=== Supplied records ===

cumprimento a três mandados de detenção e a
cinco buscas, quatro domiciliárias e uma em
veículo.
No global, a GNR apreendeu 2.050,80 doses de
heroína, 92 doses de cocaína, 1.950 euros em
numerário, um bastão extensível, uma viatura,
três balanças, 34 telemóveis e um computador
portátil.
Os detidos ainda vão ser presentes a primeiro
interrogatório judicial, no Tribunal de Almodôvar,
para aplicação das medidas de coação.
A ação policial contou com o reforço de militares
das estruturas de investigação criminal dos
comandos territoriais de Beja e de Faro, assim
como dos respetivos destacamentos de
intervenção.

===

Reproduce the lines of each item above word for word, without any changes.

cumprimento a três mandados de detenção e a
cinco buscas, quatro domiciliárias e uma em
veículo.
No global, a GNR apreendeu 2.050,80 doses de
heroína, 92 doses de cocaína, 1.950 euros em
numerário, um bastão extensível, uma viatura,
três balanças, 34 telemóveis e um computador
portátil.
Os detidos ainda vão ser presentes a primeiro
interrogatório judicial, no Tribunal de Almodôvar,
para aplicação das medidas de coação.
A ação policial contou com o reforço de militares
das estruturas de investigação criminal dos
comandos territoriais de Beja e de Faro, assim
como dos respetivos destacamentos de
intervenção.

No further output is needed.